→ Material provided:

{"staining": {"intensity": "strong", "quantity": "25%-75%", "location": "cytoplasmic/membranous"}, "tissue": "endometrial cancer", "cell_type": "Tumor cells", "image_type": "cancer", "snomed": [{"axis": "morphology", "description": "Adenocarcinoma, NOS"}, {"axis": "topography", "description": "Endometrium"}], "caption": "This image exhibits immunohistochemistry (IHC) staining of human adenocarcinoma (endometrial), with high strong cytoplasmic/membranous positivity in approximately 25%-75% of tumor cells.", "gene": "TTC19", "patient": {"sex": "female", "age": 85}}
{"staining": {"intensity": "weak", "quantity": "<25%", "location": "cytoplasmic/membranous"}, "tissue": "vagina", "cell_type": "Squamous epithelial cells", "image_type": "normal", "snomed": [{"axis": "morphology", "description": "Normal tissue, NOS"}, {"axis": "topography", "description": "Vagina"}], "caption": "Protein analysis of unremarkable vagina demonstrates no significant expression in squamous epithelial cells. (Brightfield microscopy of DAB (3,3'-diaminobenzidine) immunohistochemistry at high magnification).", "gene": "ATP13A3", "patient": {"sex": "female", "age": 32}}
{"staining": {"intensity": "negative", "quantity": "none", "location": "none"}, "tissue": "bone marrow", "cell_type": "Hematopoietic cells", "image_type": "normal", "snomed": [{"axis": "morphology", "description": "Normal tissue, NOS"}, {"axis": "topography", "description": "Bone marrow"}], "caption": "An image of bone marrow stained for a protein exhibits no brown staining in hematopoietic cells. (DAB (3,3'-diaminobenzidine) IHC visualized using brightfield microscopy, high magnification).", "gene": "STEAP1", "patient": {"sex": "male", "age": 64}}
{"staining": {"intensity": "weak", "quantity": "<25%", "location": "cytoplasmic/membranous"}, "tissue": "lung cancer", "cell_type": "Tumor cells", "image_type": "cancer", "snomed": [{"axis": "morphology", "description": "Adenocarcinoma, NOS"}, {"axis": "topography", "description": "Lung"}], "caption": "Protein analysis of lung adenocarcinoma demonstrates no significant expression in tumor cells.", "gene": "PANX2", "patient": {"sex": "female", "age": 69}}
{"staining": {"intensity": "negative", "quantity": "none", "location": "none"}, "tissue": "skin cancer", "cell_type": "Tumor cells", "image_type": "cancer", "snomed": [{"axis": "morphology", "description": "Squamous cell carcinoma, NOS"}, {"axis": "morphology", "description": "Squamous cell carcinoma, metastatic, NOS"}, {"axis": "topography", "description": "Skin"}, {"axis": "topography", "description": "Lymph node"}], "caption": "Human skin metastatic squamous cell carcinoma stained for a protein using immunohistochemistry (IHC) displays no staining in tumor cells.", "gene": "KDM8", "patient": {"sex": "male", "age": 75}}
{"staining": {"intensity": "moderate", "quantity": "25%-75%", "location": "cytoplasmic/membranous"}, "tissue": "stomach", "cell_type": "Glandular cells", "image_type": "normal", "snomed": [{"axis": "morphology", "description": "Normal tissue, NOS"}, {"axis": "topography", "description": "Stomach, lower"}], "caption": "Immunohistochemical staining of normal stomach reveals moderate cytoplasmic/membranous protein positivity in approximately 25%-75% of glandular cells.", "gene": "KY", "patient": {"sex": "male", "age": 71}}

→ Exercise objective:
The lines of the data, from the first through the one containing "image of bone", are to be transcribed exactly.

→ Answer section:
{"staining": {"intensity": "strong", "quantity": "25%-75%", "location": "cytoplasmic/membranous"}, "tissue": "endometrial cancer", "cell_type": "Tumor cells", "image_type": "cancer", "snomed": [{"axis": "morphology", "description": "Adenocarcinoma, NOS"}, {"axis": "topography", "description": "Endometrium"}], "caption": "This image exhibits immunohistochemistry (IHC) staining of human adenocarcinoma (endometrial), with high strong cytoplasmic/membranous positivity in approximately 25%-75% of tumor cells.", "gene": "TTC19", "patient": {"sex": "female", "age": 85}}
{"staining": {"intensity": "weak", "quantity": "<25%", "location": "cytoplasmic/membranous"}, "tissue": "vagina", "cell_type": "Squamous epithelial cells", "image_type": "normal", "snomed": [{"axis": "morphology", "description": "Normal tissue, NOS"}, {"axis": "topography", "description": "Vagina"}], "caption": "Protein analysis of unremarkable vagina demonstrates no significant expression in squamous epithelial cells. (Brightfield microscopy of DAB (3,3'-diaminobenzidine) immunohistochemistry at high magnification).", "gene": "ATP13A3", "patient": {"sex": "female", "age": 32}}
{"staining": {"intensity": "negative", "quantity": "none", "location": "none"}, "tissue": "bone marrow", "cell_type": "Hematopoietic cells", "image_type": "normal", "snomed": [{"axis": "morphology", "description": "Normal tissue, NOS"}, {"axis": "topography", "description": "Bone marrow"}], "caption": "An image of bone marrow stained for a protein exhibits no brown staining in hematopoietic cells. (DAB (3,3'-diaminobenzidine) IHC visualized using brightfield microscopy, high magnification).", "gene": "STEAP1", "patient": {"sex": "male", "age": 64}}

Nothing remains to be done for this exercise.